Importiert werden die Pilze meist aus Ländern wie Ländern wie Polen, Ungarn oder Bulgarien, allerdings handelt es sich bei der Ware nur selten um Bio-Qualität. Heimisch produzierte Speisepilze werden vom Handel immer mehr nachgefragt, da Konsumenten beim Kauf von Pilzen besonderen Wert auf Qualität und Regionalität der Produkte legen.

Der Bio-Pilzanbau bietet eine wirtschaftlich erfolgversprechende, nachhaltige und biologisch sinnvolle Ergänzung bzw. Alternative zu traditionellen landwirtschaftlichen Produkten.

 

Bio Shiitake
Pilz Gewächshaus


Bisher waren Pilzzucht-Anlagen immer mit einem großen Investment von mindestens 220.000 Euro verbunden und somit für kleinere Betriebe kaum finanzierbar.  Den Tyroler Glückspilzen® ist es gelungen, kleinere Anlagen (Investment ab ca. 60.000 Euro) zu entwickeln, die optimal an die Ansprüche der kleinstrukturierten Landwirtschaft in Österreich angepasst sind und gleichzeitig hohe Ernteerträge liefern. Abhängig von der Pilzsorte sind in diesen „kleinen" Anlagen bis zu acht Ernten mit jeweils 1.000 bis 2.000 Kilogramm Frischpilzen pro Jahr möglich.

Für den Freiland-Anbau im Nebenerwerb wurden spezielle Techniken entwickelt, die einen Anbau mit sogar noch geringeren Investitionen ermöglichen. Mit einfach verfügbarem Holz oder Stroh als Substrate, kann bereits ab einigen wenigen hundert Euro erfolgreich Pilzzucht betrieben werden. Die Erntemengen solcher Systeme sind ausreichend für den Verkauf im Hofladen oder auf Bauernmärkten und für die saisonale Belieferung von Restaurants in der Region.


100% Bio-Pilzanbau

Die Tyroler Glückspilze sind der Überzeugung, dass für ein ganzheitliches Bio-Produkt selbst das Saatgut aus zertifiziertem Bio-Anbau stammen muss, so setzt das Unternehmen von der Saat bis zu den Nährböden ausschließlich auf hochwertige Bio-Qualität.

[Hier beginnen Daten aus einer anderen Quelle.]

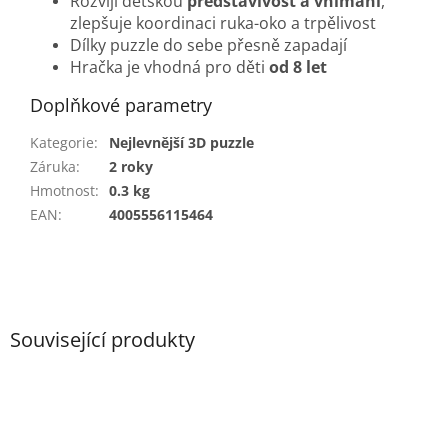
Rozvíjí dětskou
představivost a vnímání
,
zlepšuje koordinaci ruka-oko a trpělivost
Dílky puzzle do sebe přesně zapadají
Hračka je vhodná pro děti
od 8 let
Doplňkové parametry
Kategorie
:
Nejlevnější 3D puzzle
Záruka
:
2 roky
Hmotnost
:
0.3 kg
EAN
:
4005556115464
Související produkty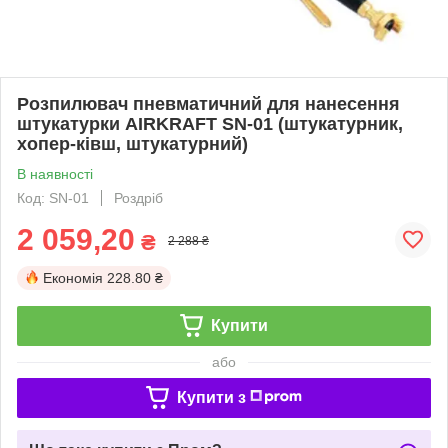
Розпилювач пневматичний для нанесення
штукатурки AIRKRAFT SN-01 (штукатурник,
хопер-ківш, штукатурний)
В наявності
Код: SN-01
Роздріб
2 059,20
₴
2 288 ₴
Економія
228.80 ₴
Купити
або
Купити з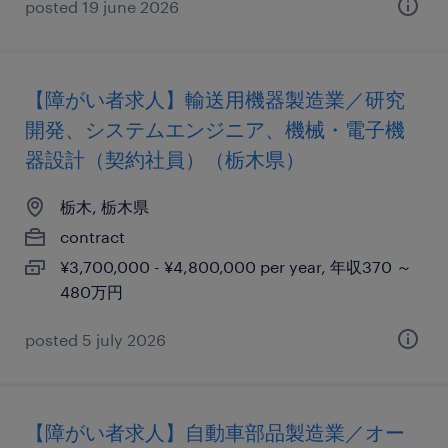
posted 19 june 2026
【障がい者求人】輸送用機器製造業／研究
開発、システムエンジニア、機械・電子機
器設計（契約社員）（栃木県）
栃木, 栃木県
contract
¥3,700,000 - ¥4,800,000 per year, 年収370 ～
480万円
posted 5 july 2026
【障がい者求人】自動車部品製造業／オー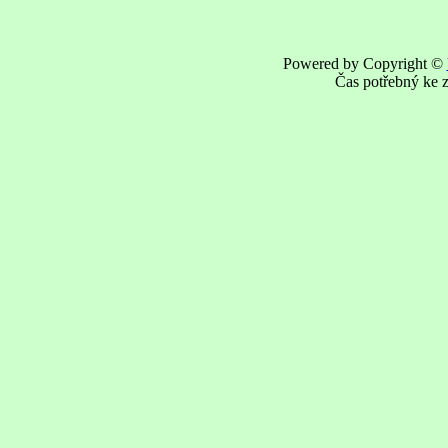
Powered by Copyright ©
Čas potřebný ke z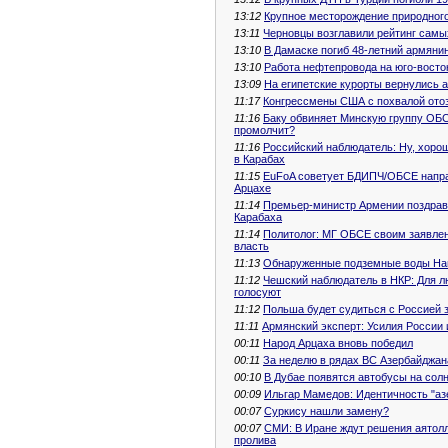
13:12
Крупное месторождение природного
13:11
Черновцы возглавили рейтинг сам
13:10
В Дамаске погиб 48-летний армяни
13:10
Работа нефтепровода на юго-восто
13:09
На египетские курорты вернулись 
11:17
Конгрессмены США с похвалой отоз
11:16
Баку обвиняет Минскую группу ОБС
промолчит?
11:16
Российский наблюдатель: Ну, хорош
в Карабах
11:15
EuFoA советует БДИПЧ/ОБСЕ напра
Арцахе
11:14
Премьер-министр Армении поздрави
Карабаха
11:14
Политолог: МГ ОБСЕ своим заявлен
власть
11:13
Обнаруженные подземные воды Нами
11:12
Чешский наблюдатель в НКР: Для лю
голосуют
11:12
Польша будет судиться с Россией з
11:11
Армянский эксперт: Усилия России 
00:11
Народ Арцаха вновь победил
00:11
За неделю в рядах ВС Азербайджан
00:10
В Дубае появятся автобусы на сол
00:09
Ильгар Мамедов: Идентичность "а
00:07
Суркису нашли замену?
00:07
СМИ: В Иране ждут решения аятол
пролива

Vorsprung durch Forschung und Entwicklung

Mit 15 % des Umsatzes unterstützen die Tyroler Glückspilze® die Forschungstätigkeit des MRCA Mushroom Research Center Austria. Bei MRCA werden laufend Anbautechniken für neue Pilzarten, die bisher nicht oder nur schwer züchtbar waren, und neue Einsatzmöglichkeiten von Pilzen erforscht. So können für die Zukunft weitere innovative Produkte entwickelt werden, die den Pilzbauern auch langfristig einen Marktvorsprung bringen und einer Übersättigung des Marktes sowie einen Preisverfall durch große Mengen der gleichen Pilzprodukte vorbeugen.